In a photo taken shortly after their release by Hamas, five men looking weary and a little dishevelled hold up Thai flags for the camera.
After more than 15 months being held hostage, five Thai nationals – Sarusak Rumnao, Watchara Sriaoun, Sathian Suwannakham, Pongsak Thaenna, and Bannawat Saethao – were released on Thursday under the terms of a ceasefire deal between the militant group and Israel.
The handover in Gaza’s Khan Younis was chaotic as hundreds of people flocked to witness the five men, along with three Israeli hostages, leave the Gaza Strip.
But as the five Thai hostages stepped off a military helicopter and entered a hospital outside Tel Aviv, doctors and nurses cheered.
“Soon they will return to their families,” read a social media post by the Thai embassy in Israel.
Thousands of miles away in Thailand, their families wept tears of joy. “I was so happy that I could not eat anything. His father brought some food to me but I did not want to eat at all,” Surasak’s mother Khammee told The Associated Press, adding she thought that her son looked pale and puffy.
“It is confirmed, my son did not die. Thank you, God,” Watchara’s mother Sriaoun told AFP. “I will hug him when I see him. I want to see if his health is OK, I am worried about his health,” she added between sobs.
Watch moreThai hostages released by Hamas: A diplomatic success story
Doctors on Thursday said the men, all in their 20s and 30s, were in “fair” health, but had vitamin D deficiencies as they had been largely held underground and were not exposed to sunlight for extended periods of time.
During their time as hostages, they were fed “mainly pita bread and little protein dishes and vegetables”, and experienced some periods of extreme hunger, the director of Shamir Medical Center, Dr. Osnat Levtzion-Korach, told Israeli news source Haaretz. “Despite the hardships they endured, their mood is fine,” he added.
The five will now spend a few days undergoing medical tests and recuperating.
Foreign labour
Of the 31 Thai nationals taken hostage by Hamas in their October 7 attack, 23 were released in November 2023, one is still being held hostage, and two died, bringing the total death toll for Thai nationals during the Israel-Hamas conflict to 46.
All belonged to a community of around 30,000 Thai agricultural labourers working in Israel on short-term labour visas.
Many of these workers come from Thailand’s poorer regions, such as the northeast, and move to Israel for financial reasons. There, working on farms such as banana plantations they can earn around $1000 USD per month compared to less than $200 at home.
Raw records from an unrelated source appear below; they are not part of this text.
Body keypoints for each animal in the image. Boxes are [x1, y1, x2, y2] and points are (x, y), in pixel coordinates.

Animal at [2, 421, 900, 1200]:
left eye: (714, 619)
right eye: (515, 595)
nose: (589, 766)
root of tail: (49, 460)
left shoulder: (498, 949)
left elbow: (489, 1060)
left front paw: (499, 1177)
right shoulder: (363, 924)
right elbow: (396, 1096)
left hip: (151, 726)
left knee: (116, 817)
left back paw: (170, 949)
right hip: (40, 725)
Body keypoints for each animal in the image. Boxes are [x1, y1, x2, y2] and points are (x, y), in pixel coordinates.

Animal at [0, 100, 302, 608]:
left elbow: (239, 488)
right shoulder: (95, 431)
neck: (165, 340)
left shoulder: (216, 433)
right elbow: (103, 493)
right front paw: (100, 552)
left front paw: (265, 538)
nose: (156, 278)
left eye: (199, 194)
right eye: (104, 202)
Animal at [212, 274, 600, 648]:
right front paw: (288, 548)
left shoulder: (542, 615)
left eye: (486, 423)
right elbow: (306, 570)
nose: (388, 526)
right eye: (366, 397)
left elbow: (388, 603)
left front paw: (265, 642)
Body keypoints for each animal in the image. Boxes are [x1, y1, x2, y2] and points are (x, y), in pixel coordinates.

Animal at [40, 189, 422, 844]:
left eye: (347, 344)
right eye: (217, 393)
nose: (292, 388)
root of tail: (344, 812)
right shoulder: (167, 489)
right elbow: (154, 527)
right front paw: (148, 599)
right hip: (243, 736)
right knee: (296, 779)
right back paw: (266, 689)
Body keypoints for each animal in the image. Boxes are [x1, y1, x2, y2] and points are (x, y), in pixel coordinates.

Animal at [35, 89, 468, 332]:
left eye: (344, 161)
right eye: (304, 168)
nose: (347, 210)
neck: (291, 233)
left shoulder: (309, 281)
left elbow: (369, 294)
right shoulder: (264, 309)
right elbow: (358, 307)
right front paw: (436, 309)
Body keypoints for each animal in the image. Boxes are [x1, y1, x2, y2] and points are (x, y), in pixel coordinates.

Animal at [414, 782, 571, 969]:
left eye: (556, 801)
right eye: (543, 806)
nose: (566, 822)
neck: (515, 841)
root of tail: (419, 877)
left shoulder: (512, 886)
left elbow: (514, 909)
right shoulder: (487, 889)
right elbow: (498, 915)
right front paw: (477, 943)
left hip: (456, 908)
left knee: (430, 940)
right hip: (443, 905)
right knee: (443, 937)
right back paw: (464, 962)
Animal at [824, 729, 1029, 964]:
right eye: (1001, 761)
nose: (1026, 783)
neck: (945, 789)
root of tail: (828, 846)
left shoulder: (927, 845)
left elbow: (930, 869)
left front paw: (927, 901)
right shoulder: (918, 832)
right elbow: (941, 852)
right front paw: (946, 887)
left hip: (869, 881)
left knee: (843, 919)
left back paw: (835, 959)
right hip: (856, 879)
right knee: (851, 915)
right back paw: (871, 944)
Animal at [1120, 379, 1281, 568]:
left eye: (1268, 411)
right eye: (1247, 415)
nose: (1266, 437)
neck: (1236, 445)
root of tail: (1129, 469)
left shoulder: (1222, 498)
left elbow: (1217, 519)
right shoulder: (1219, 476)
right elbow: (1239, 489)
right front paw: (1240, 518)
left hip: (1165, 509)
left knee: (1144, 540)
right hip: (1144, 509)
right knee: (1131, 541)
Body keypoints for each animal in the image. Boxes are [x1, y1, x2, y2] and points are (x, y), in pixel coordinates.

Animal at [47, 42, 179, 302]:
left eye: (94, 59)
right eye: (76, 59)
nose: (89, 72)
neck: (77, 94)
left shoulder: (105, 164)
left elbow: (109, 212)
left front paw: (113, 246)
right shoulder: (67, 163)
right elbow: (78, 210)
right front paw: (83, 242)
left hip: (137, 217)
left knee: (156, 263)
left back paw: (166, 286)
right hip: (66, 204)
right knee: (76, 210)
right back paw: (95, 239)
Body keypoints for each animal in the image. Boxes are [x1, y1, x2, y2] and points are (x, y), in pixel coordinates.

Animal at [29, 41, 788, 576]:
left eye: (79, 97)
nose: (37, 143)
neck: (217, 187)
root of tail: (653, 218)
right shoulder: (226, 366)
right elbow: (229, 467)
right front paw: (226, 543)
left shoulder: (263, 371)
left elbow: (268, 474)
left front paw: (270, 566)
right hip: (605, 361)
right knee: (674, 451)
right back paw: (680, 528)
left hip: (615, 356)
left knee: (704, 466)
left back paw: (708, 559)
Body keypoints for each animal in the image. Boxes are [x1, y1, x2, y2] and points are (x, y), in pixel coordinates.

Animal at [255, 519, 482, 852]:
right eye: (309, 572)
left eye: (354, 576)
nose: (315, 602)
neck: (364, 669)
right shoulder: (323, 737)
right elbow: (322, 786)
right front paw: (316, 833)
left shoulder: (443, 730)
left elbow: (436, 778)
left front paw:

But most still earn relatively low wages by Israeli standards and often work in poor conditions, as they are unable to speak the local language.
A 2015 report from Human Rights Watch said Thai workers were often “paid salaries significantly below the legal minimum wage, forced to work long hours in excess of the legal maximum, subjected to unsafe working conditions and denied their right to change employers”.
Many also unwittingly work in danger zones. A 2020 report from Israeli labour rights organisation Kav LaOved noted that, near the Gaza Strip, Thai labourers could be “sent to work in the fields during times of conflict in the area, even when working in the fields is prohibited. They are not aware that they are not supposed to work as the Home Front Command’s local guidelines are published only in Hebrew.”
At the time of the Hamas attack, many Thai workers were living in compounds on the outskirts of southern Israeli kibbutzim and towns that were overrun by militants. Dozens were killed, despite not being Israeli targets.
“The Thai workers are innocent. They are not involved in politics, they have nothing to do with anyone’s conflict… they were just there to earn a living,” said Thailand’s Deputy Prime Minister and Foreign Minister Parnpree Bahiddha-Nukara.
Returning to work
In the wake of the attack, around 7,000 Thai agricultural workers were quickly repatriated, but numbers have since crept back up again. Israel is keen to welcome back its Thai workforce – which it used to replace its reliance on Palestinian labour after the 1987 Intifada – and pledged in January to open up visas for thousands more workers.
In July 2024, the Thai government also gave the green light for 309 workers to travel to Israel and work in designated safe zones, with the expectation that numbers would grow to 10,000 over the next year.
As of Thursday, there were more than 38,000 Thai workers in Israel, Thailand’s ambassador to Israel said.
Some, such as Jakkrit Noiphoothorn, also known as Thon, returned to Israel despite witnessing the October 7 attacks in person.
His employer Michael Huller, who also survived the attack, told The Times of Israel: “Thon came back because he has to make money and he still has his five-year visa. The king paid for a ticket home, so he went home to visit. And then he came back.”